* [Task description]: Each entry must be reproduced precisely as it stands.

Stored data entries:
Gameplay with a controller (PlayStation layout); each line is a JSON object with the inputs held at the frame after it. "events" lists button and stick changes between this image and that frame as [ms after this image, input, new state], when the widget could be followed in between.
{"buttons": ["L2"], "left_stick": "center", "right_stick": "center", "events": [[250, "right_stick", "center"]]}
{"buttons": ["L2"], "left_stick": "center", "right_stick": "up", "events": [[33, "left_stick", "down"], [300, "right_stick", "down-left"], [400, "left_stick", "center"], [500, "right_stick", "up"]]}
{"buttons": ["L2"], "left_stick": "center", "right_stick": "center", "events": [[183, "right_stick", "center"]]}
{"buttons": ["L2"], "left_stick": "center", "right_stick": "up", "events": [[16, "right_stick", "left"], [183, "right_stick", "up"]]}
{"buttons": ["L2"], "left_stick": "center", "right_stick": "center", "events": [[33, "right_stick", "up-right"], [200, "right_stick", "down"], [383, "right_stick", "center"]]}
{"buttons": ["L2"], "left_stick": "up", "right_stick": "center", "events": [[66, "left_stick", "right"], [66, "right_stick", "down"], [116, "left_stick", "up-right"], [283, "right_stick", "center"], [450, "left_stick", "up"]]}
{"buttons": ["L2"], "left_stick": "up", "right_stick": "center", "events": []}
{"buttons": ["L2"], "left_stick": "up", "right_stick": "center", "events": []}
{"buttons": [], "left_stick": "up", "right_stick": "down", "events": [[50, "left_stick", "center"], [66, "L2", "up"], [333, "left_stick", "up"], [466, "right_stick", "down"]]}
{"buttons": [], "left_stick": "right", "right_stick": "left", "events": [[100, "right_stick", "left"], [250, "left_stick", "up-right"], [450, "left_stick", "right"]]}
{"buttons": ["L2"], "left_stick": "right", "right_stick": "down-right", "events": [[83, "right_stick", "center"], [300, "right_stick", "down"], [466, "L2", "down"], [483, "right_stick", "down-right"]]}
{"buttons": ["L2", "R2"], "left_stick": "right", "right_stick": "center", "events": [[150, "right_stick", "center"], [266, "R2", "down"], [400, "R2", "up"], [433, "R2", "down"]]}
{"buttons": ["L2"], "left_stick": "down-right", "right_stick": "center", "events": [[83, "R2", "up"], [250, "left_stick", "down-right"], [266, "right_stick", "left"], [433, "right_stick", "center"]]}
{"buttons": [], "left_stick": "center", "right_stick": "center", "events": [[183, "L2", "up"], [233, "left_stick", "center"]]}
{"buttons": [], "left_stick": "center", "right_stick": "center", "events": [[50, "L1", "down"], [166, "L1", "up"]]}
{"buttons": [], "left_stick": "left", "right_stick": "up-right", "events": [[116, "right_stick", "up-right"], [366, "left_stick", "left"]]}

* [Answer section]:
Gameplay with a controller (PlayStation layout); each line is a JSON object with the inputs held at the frame after it. "events" lists button and stick changes between this image and that frame as [ms after this image, input, new state], when the widget could be followed in between.
{"buttons": ["L2"], "left_stick": "center", "right_stick": "center", "events": [[250, "right_stick", "center"]]}
{"buttons": ["L2"], "left_stick": "center", "right_stick": "up", "events": [[33, "left_stick", "down"], [300, "right_stick", "down-left"], [400, "left_stick", "center"], [500, "right_stick", "up"]]}
{"buttons": ["L2"], "left_stick": "center", "right_stick": "center", "events": [[183, "right_stick", "center"]]}
{"buttons": ["L2"], "left_stick": "center", "right_stick": "up", "events": [[16, "right_stick", "left"], [183, "right_stick", "up"]]}
{"buttons": ["L2"], "left_stick": "center", "right_stick": "center", "events": [[33, "right_stick", "up-right"], [200, "right_stick", "down"], [383, "right_stick", "center"]]}
{"buttons": ["L2"], "left_stick": "up", "right_stick": "center", "events": [[66, "left_stick", "right"], [66, "right_stick", "down"], [116, "left_stick", "up-right"], [283, "right_stick", "center"], [450, "left_stick", "up"]]}
{"buttons": ["L2"], "left_stick": "up", "right_stick": "center", "events": []}
{"buttons": ["L2"], "left_stick": "up", "right_stick": "center", "events": []}
{"buttons": [], "left_stick": "up", "right_stick": "down", "events": [[50, "left_stick", "center"], [66, "L2", "up"], [333, "left_stick", "up"], [466, "right_stick", "down"]]}
{"buttons": [], "left_stick": "right", "right_stick": "left", "events": [[100, "right_stick", "left"], [250, "left_stick", "up-right"], [450, "left_stick", "right"]]}
{"buttons": ["L2"], "left_stick": "right", "right_stick": "down-right", "events": [[83, "right_stick", "center"], [300, "right_stick", "down"], [466, "L2", "down"], [483, "right_stick", "down-right"]]}
{"buttons": ["L2", "R2"], "left_stick": "right", "right_stick": "center", "events": [[150, "right_stick", "center"], [266, "R2", "down"], [400, "R2", "up"], [433, "R2", "down"]]}
{"buttons": ["L2"], "left_stick": "down-right", "right_stick": "center", "events": [[83, "R2", "up"], [250, "left_stick", "down-right"], [266, "right_stick", "left"], [433, "right_stick", "center"]]}
{"buttons": [], "left_stick": "center", "right_stick": "center", "events": [[183, "L2", "up"], [233, "left_stick", "center"]]}
{"buttons": [], "left_stick": "center", "right_stick": "center", "events": [[50, "L1", "down"], [166, "L1", "up"]]}
{"buttons": [], "left_stick": "left", "right_stick": "up-right", "events": [[116, "right_stick", "up-right"], [366, "left_stick", "left"]]}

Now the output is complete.